QUESTIONS
**A.** Answer these from the article on the Bears' playoff win over the Seahawks, one answer per line, marked the same way:
(i) What was the final score of the game?
(ii) How large was the crowd?
(iii) On what date did the Bears and Packers last meet in the postseason?
**B.** According to the article on the Bears' playoff win over the Seahawks, what would a Bears victory next Sunday bring them? Answer in one to three sentences.
**C.** In the article on the Bears' playoff win over the Seahawks, write out the passage that begins at the words "A victory next" and stops after "Jan. 26, 1986.", substituting "Indianapolis Colts" for "Colts".

Bears dominate Seahawks, setup NFC Final with Packers


Published: Sunday, January 16, 2011 at 8:49 p.m.
Last Modified: Sunday, January 16, 2011 at 8:49 p.m.

CHICAGO — With farsighted visions of hosting the Green Bay Packers at Soldier Field in an epic NFC Championship Game, the Chicago Bears built a big early lead and beat the Seattle Seahawks 35-24 at Soldier Field on Sunday in a divisional playoff game.

In front of a crowd of 60,010, the Bears marched to a 21-0 halftime lead and never looked back as Jay Cutler hooked up with tight end Greg Olsen on a 58-yard TD pass on the opening drive. Cutler also scored two touchdowns, becoming the first Bears quarterback to run for a postseason score since Jim McMahon did so in Super Bowl XX

The Bears and Packers will meet in the postseason Sunday for the first time since Dec. 14, 1941, a game the Bears won 33-14. This season, the Bears and Packers split the two regular-season games.

"It's a great challenge for us," Bears linebacker Brian Urlacher said of hosting the Packers. "We've played pretty well against them here the last couple of years. I'm excited we get the chance to play them at our place."

A victory next Sunday would send the Bears to the Super Bowl for the first time since the 2006 season, when they lost to the Colts in Super Bowl XLI, and give them a chance to win the big game for the first time since Super Bowl XX on Jan. 26, 1986.

But the Packers stand in the way.

THE DATA

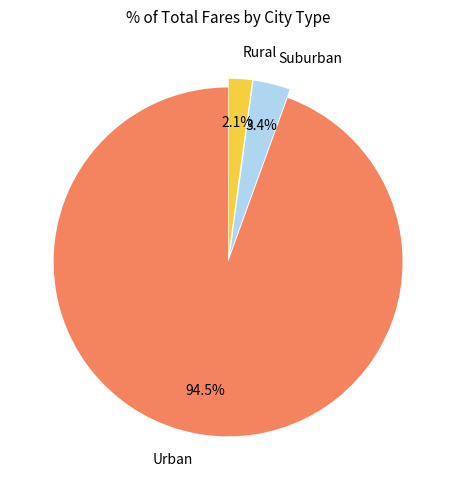

Combined, do Urban and Suburban account for over 50%?

Yes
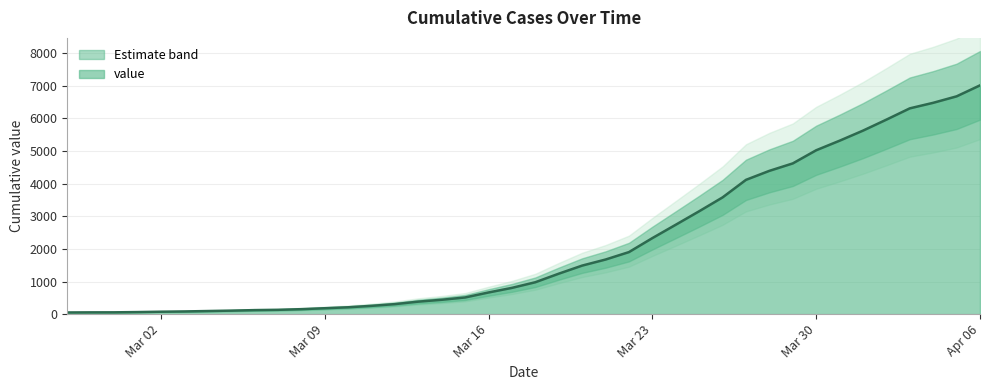

At which label is the value closest to 3532?

2020-03-26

RESPONSES PER TASK
**A.**
(i) 35-24
(ii) 60,010
(iii) Dec. 14, 1941

**B.** It would send the Bears to the Super Bowl for the first time since the 2006 season, when they lost to the Colts in Super Bowl XLI. It would also give them a chance to win the Super Bowl for the first time since Super Bowl XX on Jan. 26, 1986.

**C.**
A victory next Sunday would send the Bears to the Super Bowl for the first time since the 2006 season, when they lost to the Indianapolis Colts in Super Bowl XLI, and give them a chance to win the big game for the first time since Super Bowl XX on Jan. 26, 1986.